» Exercise goal
Search the data for the word "list" and copy out every line that has it.

» Records
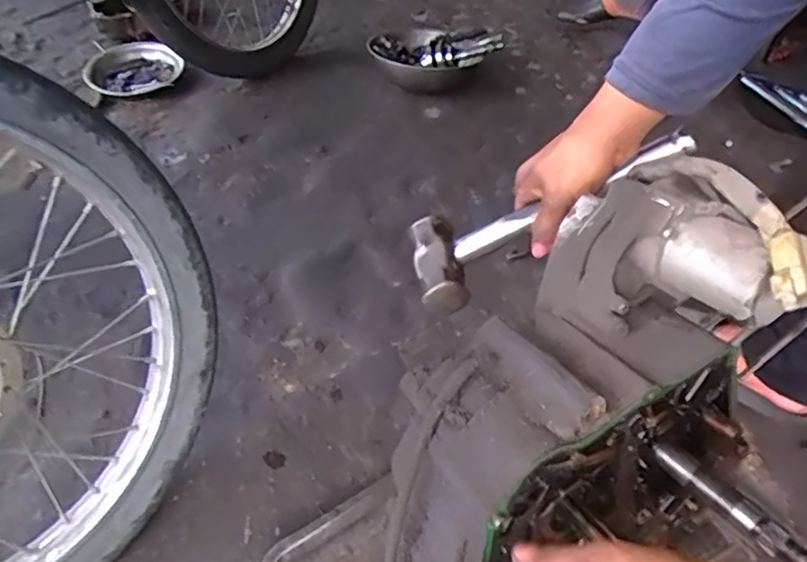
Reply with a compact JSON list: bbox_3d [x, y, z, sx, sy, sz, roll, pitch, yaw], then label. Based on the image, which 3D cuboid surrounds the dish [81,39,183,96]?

---

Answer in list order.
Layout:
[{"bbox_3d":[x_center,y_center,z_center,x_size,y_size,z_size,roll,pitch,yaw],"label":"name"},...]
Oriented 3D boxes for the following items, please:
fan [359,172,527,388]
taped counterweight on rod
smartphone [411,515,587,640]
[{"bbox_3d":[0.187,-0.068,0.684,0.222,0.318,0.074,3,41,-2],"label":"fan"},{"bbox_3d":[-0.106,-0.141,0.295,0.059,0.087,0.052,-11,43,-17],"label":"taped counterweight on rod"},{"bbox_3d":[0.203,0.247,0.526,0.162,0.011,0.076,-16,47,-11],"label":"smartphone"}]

» Exercise response
Reply with a compact JSON list: bbox_3d [x, y, z, sx, sy, sz, roll, pitch, yaw], then label. Based on the image, which 3D cuboid surrounds the dish [81,39,183,96]?
Answer in list order.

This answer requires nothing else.